Homemade, la recensione della raccolta di corti su Netflix
17 registi filmano il proprio lockdown ma Homemade è più che altro il risultato della loro vanità e pigrizia
Homemade è una spremuta di idee che non sono tali e storie per nulla interessanti, in cui nomi altisonanti o provano ad alzare l’asticella con risultati di una noia che impressiona per lo scarso minutaggio (tra i 7 e i 10 minuti a testa) come per esempio avviene nei corti di Maggie Gyllenhaal, Kristen Stewart o Naomi Kawase, oppure sì limitano a riprendere mogli, mariti, gatti, figli e anche solo i loro salotti con voci fuori campo che raccontano delle terribili tensioni e del loro stress, come fanno Nadine Labaki, Natalia Beristain, Antonio Campos, David Mackenzie, Gurinder Chadha (che almeno sa narrare) e Rachel Morrison.
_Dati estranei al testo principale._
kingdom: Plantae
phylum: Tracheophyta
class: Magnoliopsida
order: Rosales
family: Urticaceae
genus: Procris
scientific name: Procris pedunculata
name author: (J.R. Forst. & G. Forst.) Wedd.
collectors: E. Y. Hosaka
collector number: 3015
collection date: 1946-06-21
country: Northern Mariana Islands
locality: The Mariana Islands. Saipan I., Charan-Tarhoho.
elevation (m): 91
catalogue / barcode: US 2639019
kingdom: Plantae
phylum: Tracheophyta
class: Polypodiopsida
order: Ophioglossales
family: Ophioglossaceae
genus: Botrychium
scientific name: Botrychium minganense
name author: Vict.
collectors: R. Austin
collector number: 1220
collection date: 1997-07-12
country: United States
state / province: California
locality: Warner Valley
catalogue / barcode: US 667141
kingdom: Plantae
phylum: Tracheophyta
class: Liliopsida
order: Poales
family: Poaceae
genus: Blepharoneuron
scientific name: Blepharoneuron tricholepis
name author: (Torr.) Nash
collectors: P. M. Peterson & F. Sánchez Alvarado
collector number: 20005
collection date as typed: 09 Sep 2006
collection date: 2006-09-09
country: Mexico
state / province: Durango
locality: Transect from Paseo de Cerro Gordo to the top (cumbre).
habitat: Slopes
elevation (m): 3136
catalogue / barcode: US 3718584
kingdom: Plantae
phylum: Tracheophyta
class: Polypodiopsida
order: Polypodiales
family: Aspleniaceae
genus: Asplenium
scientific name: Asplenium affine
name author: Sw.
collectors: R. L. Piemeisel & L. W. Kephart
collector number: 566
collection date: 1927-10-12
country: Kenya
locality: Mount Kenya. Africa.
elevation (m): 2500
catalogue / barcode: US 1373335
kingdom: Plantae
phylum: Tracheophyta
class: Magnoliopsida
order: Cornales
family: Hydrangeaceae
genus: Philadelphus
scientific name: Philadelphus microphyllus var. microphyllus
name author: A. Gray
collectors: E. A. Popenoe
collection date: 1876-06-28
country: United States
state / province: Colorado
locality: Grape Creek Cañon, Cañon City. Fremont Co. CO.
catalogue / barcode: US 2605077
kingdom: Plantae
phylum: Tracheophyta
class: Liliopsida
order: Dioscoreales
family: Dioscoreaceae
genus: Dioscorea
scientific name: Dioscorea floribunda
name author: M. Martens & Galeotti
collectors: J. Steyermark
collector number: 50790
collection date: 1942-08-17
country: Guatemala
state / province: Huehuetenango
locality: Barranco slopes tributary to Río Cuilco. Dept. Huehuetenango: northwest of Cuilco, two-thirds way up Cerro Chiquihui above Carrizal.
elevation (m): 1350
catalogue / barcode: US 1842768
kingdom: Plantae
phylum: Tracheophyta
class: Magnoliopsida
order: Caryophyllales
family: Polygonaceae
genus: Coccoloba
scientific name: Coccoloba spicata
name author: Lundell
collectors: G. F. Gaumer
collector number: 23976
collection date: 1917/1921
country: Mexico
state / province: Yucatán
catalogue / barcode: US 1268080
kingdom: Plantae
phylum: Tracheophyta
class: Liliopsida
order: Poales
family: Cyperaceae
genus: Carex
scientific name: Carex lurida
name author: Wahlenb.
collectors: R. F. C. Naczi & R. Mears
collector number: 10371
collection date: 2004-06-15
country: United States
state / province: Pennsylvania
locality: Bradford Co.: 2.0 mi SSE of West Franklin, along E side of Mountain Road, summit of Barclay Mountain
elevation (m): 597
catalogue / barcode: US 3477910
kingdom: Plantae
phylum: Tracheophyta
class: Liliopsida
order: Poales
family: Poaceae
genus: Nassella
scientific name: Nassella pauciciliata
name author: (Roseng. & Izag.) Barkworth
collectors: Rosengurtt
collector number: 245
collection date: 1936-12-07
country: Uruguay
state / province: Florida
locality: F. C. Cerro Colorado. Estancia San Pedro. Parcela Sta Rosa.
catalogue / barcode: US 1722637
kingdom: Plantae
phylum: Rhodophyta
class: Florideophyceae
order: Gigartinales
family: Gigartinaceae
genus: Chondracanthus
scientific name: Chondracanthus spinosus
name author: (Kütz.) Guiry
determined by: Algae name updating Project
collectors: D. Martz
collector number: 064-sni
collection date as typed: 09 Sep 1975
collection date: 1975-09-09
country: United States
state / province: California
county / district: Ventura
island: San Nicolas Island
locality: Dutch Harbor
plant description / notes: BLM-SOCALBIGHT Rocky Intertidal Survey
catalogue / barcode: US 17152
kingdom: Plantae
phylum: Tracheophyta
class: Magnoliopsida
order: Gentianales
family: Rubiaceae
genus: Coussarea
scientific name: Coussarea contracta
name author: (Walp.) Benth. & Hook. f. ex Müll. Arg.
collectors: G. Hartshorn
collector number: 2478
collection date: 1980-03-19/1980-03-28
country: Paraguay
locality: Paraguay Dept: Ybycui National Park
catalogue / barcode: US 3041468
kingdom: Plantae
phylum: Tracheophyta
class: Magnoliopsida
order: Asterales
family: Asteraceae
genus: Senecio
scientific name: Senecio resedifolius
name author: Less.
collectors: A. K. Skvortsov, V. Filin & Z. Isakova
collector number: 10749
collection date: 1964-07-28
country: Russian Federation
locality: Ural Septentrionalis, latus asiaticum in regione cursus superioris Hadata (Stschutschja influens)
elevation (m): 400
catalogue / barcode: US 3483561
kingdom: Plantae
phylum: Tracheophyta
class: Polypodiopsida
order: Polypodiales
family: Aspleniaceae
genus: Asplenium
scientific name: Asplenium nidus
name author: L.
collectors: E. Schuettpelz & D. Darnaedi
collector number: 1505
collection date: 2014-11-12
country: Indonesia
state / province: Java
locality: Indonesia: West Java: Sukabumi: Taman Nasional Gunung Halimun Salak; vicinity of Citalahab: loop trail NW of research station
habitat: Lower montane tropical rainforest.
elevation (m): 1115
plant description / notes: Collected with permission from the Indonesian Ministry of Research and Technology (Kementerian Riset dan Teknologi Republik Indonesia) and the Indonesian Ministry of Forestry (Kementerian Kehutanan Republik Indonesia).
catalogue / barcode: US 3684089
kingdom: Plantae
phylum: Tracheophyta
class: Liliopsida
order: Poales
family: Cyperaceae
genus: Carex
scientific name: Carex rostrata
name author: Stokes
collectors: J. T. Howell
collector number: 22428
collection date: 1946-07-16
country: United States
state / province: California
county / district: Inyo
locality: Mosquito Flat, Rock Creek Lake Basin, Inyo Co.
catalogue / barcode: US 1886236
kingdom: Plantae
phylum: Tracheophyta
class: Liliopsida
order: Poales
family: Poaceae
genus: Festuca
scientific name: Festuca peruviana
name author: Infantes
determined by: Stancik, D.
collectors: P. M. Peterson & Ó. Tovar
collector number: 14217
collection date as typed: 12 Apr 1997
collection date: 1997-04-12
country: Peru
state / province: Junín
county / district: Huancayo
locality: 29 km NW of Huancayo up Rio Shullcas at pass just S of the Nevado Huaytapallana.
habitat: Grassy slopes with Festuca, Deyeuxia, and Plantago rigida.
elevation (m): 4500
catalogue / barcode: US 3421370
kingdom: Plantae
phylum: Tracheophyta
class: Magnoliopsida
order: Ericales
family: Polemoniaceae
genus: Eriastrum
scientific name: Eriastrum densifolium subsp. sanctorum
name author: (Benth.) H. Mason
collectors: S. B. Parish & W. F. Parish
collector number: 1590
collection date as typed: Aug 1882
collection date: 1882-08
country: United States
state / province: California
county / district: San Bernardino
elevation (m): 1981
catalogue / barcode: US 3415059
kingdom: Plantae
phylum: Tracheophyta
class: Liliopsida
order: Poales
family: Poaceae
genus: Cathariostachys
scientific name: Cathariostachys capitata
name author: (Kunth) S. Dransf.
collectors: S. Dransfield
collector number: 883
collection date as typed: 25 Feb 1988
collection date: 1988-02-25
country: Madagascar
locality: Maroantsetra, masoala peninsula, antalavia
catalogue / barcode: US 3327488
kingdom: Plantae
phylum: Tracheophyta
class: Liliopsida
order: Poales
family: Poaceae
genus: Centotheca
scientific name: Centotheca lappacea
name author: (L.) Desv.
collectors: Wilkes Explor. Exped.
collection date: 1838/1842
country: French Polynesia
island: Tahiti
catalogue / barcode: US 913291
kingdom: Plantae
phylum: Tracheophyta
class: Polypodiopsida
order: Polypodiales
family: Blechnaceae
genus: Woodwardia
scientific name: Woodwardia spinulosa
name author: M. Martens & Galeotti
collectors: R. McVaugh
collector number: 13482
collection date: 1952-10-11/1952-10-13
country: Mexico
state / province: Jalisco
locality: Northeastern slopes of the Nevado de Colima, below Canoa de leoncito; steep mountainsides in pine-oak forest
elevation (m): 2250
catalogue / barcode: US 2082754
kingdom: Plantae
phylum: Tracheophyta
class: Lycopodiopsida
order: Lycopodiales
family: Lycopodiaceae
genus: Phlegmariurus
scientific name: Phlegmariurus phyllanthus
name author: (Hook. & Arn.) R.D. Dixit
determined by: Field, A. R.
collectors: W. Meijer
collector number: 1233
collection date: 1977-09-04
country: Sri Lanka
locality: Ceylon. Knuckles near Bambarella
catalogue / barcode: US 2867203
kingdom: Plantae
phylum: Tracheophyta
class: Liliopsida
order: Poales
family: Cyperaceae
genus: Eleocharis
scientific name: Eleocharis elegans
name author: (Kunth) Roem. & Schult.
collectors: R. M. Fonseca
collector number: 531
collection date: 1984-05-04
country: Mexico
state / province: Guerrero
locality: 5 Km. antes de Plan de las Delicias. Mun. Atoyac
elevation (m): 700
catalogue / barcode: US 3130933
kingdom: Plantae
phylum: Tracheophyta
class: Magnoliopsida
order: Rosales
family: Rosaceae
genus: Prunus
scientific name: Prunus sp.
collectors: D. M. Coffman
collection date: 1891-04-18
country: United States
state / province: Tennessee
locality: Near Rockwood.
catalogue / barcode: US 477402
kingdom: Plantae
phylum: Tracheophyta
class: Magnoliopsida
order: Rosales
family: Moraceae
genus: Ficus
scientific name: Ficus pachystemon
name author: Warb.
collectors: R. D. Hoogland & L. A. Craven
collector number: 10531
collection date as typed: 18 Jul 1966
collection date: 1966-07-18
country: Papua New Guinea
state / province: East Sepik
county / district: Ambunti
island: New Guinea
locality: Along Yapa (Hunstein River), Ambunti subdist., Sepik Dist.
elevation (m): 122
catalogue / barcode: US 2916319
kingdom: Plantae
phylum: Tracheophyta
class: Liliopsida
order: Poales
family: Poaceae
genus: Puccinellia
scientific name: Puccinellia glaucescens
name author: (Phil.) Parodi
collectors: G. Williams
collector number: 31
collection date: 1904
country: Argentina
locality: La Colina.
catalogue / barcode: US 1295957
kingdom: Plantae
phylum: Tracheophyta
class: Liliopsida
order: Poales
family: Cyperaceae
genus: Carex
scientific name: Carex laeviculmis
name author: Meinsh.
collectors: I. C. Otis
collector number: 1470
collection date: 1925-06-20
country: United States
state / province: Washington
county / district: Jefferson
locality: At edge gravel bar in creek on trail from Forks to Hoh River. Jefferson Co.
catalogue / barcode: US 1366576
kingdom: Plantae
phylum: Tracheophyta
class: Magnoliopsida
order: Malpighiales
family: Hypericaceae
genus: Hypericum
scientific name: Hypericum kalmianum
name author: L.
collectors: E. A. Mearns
I rimanenti che hanno avuto uno straccio di idea o almeno vivevano in un contesto vagamente interessante, hanno confezionato qualcosa di se non altro vedibile (Johnny Ma, Rungano Nyoni, Sebastian Schipper, Sebastian Lelio).
Gli unici a farsi venire delle idee e di cui valga la pena parlare sono Sorrentino, Larrain, Lady Lj e Ana Lily Amirpour.
Paolo Sorrentino gira uno dei corti se non altro più goduriosi, mette a frutto la pigrizia e crea, a partire da un’idea semplice e dalle sue ossessioni. Inventa personaggi reali di fantasia come è solito fare, racconta l’isolamento di figure potenti dentro l’abitazione (la sua) in cui è isolato, fa tantissima ironia, cerca di divertirsi e trova inquadrature divertenti (alcune fatte con il cellulare da sé ricordano quelle che spesso Luca Bigazzi compie nei suoi film) e momenti a suo modo unici o meglio che avremmo potuto vedere giusto in un film di Michel Gondry (quello in cui il Papa balla con la regina poi è bellissimo).
Pablo Larrain gira qualcosa che ha poco a che vedere con il lockdown ma almeno è scritto e recitato benissimo, è un corto che fosse fatto da un esordiente segnalerebbe una capacità non comune di scrivere personaggi e dirigere attori.
Lady Lj ripete l’idea cruciale di I Miserabili, peggiorandola, ma almeno è qualcosa, racconta uno spicchio di lockdown, mostra un mondo.
Infine Ana Lily Amirpour, ultimo dei corti, pur aderendo al club della voce fuoricampo che pontifica con pesantezza regala vere immagini potenti: Hollywood deserta, le strade, i cinema, le palme e lei (un’iraniana che lì è una delle molte forze straniere) che la attraversa in bici con mascherina. Qualcosa di finalmente potente, il luogo del postapocalittico ripreso in un momento in cui davvero pare postapocalittico e sembra sforzarsi esso stesso (con le scritte nei cinema) di aderire alla mitologia postapocalittica.